▸ Task to complete
Copy down the lines verbatim, from the line with "[What is Pronto?](https://github.com/mmozuras/pronto)" to the line with "This gem is", both included.

──────── The records ────────

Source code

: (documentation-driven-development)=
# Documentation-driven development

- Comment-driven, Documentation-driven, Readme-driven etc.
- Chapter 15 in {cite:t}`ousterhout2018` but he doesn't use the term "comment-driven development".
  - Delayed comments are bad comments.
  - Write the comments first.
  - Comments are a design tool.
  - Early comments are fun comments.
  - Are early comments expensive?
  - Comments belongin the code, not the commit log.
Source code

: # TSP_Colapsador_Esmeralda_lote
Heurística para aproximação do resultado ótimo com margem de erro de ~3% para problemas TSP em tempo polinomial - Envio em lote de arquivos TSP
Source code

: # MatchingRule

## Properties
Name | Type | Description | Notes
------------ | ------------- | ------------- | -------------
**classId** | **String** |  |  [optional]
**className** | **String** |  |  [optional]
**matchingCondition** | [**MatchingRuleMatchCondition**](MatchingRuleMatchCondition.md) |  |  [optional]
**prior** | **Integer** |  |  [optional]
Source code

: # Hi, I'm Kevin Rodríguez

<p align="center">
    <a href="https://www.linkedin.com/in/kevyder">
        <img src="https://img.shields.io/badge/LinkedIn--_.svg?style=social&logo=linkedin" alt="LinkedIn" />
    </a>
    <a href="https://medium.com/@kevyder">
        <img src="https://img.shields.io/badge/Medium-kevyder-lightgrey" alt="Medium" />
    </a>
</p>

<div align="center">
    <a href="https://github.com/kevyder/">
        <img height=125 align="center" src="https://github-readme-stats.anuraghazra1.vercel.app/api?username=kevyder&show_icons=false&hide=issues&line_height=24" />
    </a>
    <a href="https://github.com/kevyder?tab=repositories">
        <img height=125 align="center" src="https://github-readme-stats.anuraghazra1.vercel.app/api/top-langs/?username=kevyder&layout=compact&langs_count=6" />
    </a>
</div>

────────
──────── The records ────────

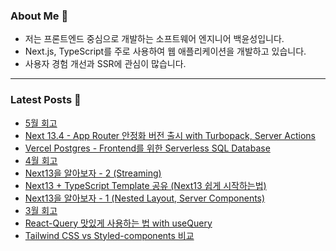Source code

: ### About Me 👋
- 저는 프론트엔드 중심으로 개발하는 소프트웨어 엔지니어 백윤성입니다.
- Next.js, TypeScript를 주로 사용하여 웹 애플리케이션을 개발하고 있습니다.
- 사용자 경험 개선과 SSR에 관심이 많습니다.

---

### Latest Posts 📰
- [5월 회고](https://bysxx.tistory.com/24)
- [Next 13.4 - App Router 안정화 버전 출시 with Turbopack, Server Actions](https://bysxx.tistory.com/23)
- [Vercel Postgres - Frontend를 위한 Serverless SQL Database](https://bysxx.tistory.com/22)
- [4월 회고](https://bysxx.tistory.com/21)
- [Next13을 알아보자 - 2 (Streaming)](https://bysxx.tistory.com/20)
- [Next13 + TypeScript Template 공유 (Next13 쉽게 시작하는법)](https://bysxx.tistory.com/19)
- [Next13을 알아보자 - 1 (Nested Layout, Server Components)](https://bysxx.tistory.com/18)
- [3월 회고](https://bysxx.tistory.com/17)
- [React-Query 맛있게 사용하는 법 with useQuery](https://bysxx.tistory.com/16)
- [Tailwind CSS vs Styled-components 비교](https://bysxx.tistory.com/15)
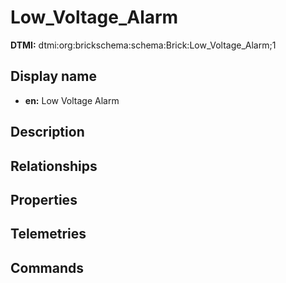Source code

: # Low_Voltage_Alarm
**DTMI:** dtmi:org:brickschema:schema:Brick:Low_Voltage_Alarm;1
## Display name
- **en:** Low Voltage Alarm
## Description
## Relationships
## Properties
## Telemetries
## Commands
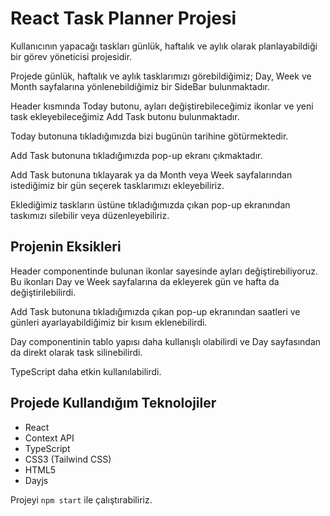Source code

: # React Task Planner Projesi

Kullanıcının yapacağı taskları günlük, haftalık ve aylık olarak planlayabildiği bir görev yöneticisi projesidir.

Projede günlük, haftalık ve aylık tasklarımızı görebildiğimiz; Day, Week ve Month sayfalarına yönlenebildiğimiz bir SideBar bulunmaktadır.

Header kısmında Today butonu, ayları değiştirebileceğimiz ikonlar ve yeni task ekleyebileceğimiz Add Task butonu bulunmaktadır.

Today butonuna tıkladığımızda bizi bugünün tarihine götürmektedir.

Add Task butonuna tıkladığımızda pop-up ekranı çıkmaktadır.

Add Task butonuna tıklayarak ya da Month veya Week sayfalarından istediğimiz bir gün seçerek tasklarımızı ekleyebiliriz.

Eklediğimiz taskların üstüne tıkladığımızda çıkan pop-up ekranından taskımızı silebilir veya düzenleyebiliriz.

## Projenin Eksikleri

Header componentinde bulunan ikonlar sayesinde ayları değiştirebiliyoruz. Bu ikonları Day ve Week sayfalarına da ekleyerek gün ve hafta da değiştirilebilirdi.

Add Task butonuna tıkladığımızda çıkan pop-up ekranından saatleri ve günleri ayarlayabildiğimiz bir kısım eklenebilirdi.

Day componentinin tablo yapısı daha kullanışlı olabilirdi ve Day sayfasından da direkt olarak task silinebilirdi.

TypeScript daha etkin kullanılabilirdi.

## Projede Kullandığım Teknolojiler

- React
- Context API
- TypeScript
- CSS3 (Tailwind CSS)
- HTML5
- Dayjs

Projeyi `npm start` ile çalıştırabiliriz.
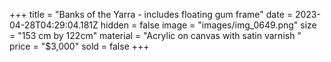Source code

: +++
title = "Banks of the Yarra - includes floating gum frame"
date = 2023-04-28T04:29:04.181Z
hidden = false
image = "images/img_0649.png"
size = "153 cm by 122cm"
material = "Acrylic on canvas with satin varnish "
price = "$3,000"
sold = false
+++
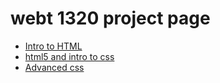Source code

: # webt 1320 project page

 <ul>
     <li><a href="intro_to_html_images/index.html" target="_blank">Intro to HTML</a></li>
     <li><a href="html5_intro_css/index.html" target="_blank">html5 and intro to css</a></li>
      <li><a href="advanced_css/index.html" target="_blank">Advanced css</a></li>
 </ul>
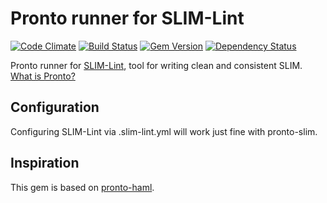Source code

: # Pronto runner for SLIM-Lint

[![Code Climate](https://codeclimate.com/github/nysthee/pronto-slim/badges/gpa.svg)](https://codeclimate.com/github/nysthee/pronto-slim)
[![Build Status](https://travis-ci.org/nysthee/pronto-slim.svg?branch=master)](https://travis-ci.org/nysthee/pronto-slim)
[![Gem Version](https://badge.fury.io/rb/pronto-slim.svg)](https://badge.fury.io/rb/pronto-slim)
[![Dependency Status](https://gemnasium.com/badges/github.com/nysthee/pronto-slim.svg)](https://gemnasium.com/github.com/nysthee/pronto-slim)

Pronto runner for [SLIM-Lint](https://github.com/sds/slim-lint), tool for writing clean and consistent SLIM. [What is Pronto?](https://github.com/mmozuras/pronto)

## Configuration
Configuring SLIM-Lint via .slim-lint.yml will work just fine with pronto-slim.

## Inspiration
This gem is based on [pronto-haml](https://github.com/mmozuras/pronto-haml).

────────

▸ Response
Pronto runner for [SLIM-Lint](https://github.com/sds/slim-lint), tool for writing clean and consistent SLIM. [What is Pronto?](https://github.com/mmozuras/pronto)

## Configuration
Configuring SLIM-Lint via .slim-lint.yml will work just fine with pronto-slim.

## Inspiration
This gem is based on [pronto-haml](https://github.com/mmozuras/pronto-haml).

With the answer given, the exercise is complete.